• _SHORT TASK_
Please continue the article below on the IMF's global growth outlook, picking up right after its final sentence.

• _SELECTION_
-- Start --

IMF sees steady global growth, warns of slowing disinflation momentum
The International Monetary Fund headquarters in Washington. The global economy is set for modest growth over the next two years amid cooling activity in the US, a bottoming-out in Europe and stronger consumption and exports for China, but risks to the path abound, the IMF said yesterday.
The IMF warned in an update to its World Economic Outlook (WEO) that momentum in the fight against inflation is slowing, which could further delay an easing of interest rates and keep up strong dollar pressure on developing economies.
The IMF kept its 2024 global real gross domestic product growth forecast unchanged from April at 3.2% and raised its 2025 forecast by 0.1 percentage point to 3.3%. The forecasts fail to shift growth from the lacklustre levels that IMF managing director Kristalina Georgieva has warned would lead to “the tepid twenties.” But the revised outlook reflected some shifting sands among major economies, with the 2024 US growth forecast reduced by 0.1 percentage point to 2.6%, reflecting slower-than-expected first-quarter consumption. The Fund’s 2025 US growth forecast was unchanged at 1.9%, a slowdown driven by a cooling labour market and moderating spending in response to tight monetary policy.
“Growth in major advanced economies is becoming more aligned as output gaps are closing,” IMF chief economist Pierre-Olivier Gourinchas said in a blog post accompanying the report, adding that the US was showing increasing signs of cooling, while Europe was poised to pick up.
The IMF significantly hiked its China growth forecast to 5.0% — matching the Chinese government’s target for the year — from 4.6% in April due to a first-quarter rebound in private consumption and strong exports. The IMF also boosted its 2025 China growth forecast to 4.5% from 4.1% in April.

-- End --

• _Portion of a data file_
-- Start --

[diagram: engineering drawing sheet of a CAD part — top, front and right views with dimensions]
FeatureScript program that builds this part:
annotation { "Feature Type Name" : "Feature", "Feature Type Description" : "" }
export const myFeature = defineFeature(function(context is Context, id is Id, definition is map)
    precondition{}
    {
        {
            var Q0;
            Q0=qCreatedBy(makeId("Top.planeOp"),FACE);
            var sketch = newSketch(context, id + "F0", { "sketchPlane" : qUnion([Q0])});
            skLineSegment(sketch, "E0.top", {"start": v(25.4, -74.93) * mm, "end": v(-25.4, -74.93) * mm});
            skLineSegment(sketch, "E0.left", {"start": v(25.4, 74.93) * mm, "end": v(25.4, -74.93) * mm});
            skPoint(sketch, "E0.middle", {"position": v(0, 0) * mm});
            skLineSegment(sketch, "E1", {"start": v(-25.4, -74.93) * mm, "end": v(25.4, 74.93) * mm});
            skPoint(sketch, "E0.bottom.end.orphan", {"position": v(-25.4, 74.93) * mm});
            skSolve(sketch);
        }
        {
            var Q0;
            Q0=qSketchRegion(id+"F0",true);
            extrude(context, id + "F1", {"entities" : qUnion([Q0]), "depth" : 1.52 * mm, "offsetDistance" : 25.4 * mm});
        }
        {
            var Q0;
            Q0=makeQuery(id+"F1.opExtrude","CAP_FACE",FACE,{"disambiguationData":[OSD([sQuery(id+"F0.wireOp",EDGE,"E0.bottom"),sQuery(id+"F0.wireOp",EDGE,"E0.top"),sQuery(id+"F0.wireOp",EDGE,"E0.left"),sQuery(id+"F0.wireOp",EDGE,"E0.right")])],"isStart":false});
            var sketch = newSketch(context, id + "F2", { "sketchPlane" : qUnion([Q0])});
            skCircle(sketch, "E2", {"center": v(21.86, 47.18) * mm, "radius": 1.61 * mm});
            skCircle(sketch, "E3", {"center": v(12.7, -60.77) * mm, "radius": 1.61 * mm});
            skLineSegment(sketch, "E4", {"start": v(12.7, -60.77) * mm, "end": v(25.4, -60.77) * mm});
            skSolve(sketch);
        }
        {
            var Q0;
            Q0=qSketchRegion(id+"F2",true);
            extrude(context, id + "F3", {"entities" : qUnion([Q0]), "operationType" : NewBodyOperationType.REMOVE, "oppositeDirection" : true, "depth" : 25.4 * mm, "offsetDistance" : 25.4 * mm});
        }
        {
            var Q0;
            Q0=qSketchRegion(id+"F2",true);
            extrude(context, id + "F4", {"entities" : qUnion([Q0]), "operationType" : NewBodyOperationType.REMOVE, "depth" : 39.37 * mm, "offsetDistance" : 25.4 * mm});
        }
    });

-- End --

• _RESULT OF THE EXERCISE_
But China’s momentum may be sputtering, as Beijing on Monday reported second-quarter GDP growth of just 4.7%, significantly below forecasts amid weak consumer spending amid a protracted property downturn.
Gourinchas told Reuters in an interview that the new data poses a downside risk to the IMF forecast, as it signals weakness in consumer confidence and continuing problems in the property sector. To boost domestic consumption, China needs to fully resolve its property crisis, as real estate is the main asset for most Chinese households.
“When you’re looking at China, the weaker the domestic demand, the more growth is going to rely potentially on the external sector,” he said, inviting more trade tensions.
On a more positive note, the IMF slightly upgraded its 2024 eurozone growth forecast by 0.1 percentage point to 0.9%, leaving the bloc’s 2025 forecast unchanged at 1.5%.
The eurozone has “bottomed out” and saw stronger first-half services growth, while rising real wages will help power consumption next year and easing monetary policy will aid investment, the IMF said.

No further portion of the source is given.